··· Data for the task ···

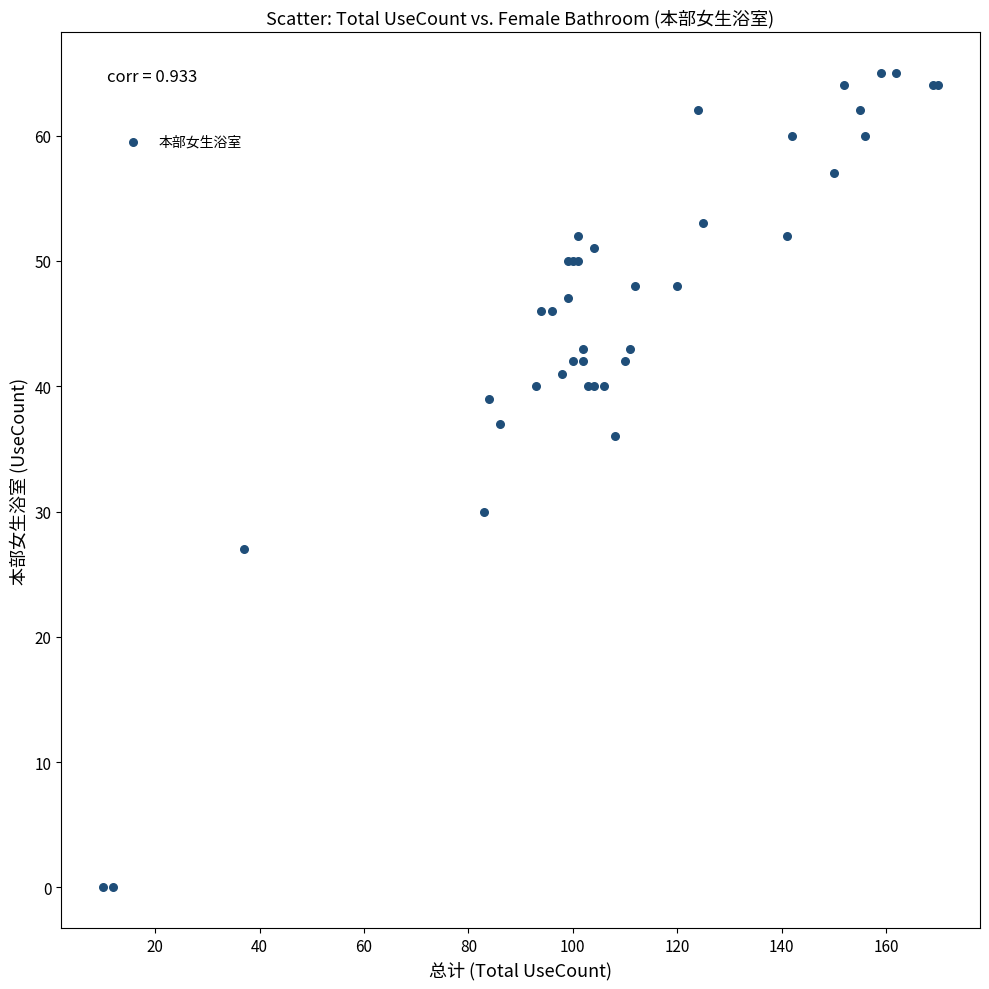

What Y value in the scatter plot is closest to 32?

30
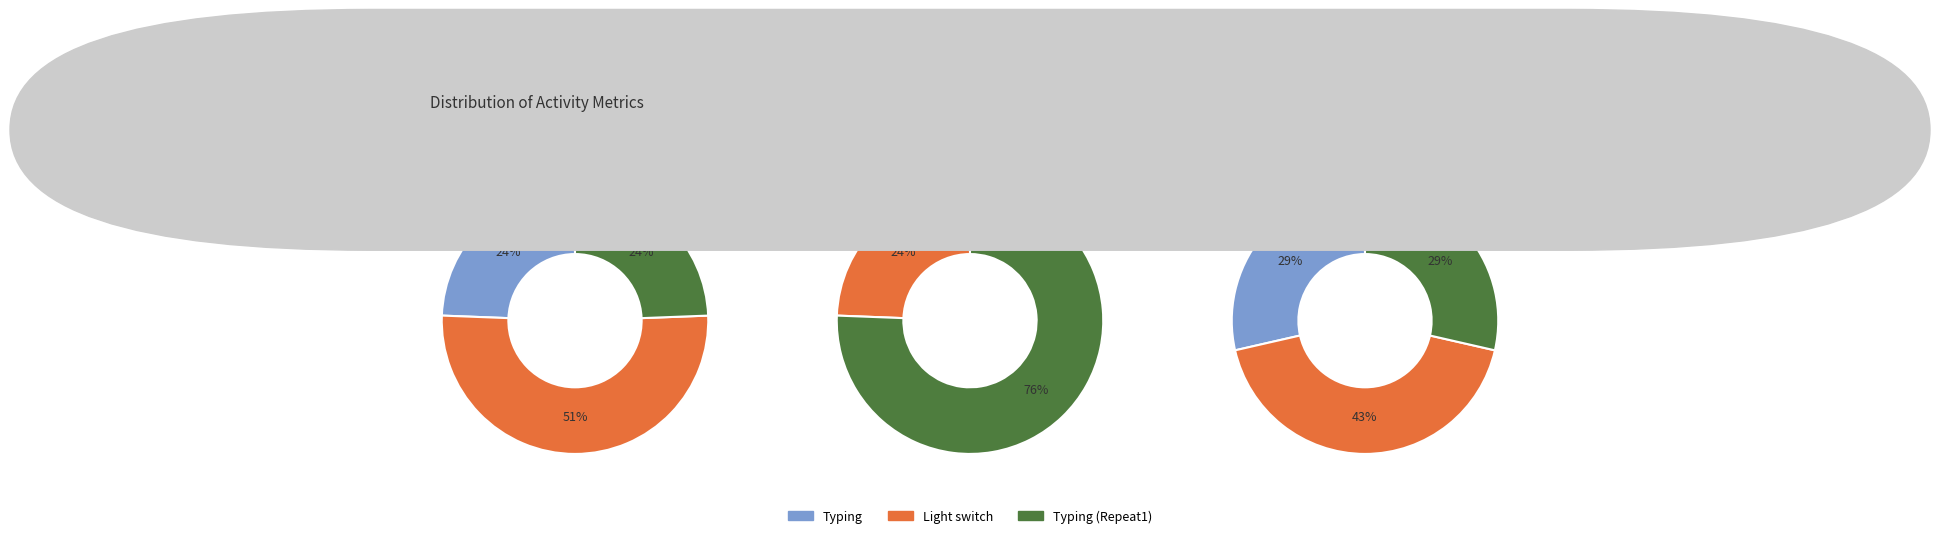

What percentage is the Light switch slice, to the nearest percent?

24%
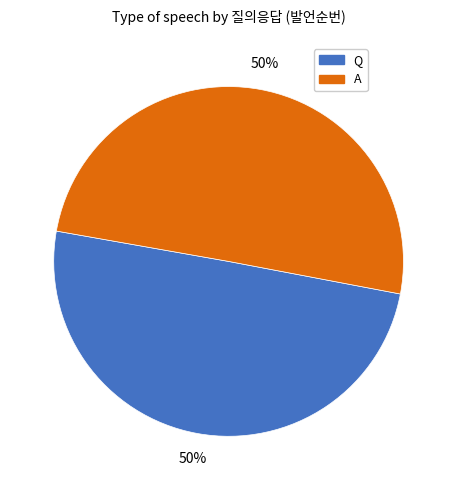

What is the ratio of the value at Q to the value at A?

1.0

···

:: Exercise ::
Pull out every line above that contains the word "What", matching case exactly.

:: Response to the exercise ::
What Y value in the scatter plot is closest to 32?
What percentage is the Light switch slice, to the nearest percent?
What is the ratio of the value at Q to the value at A?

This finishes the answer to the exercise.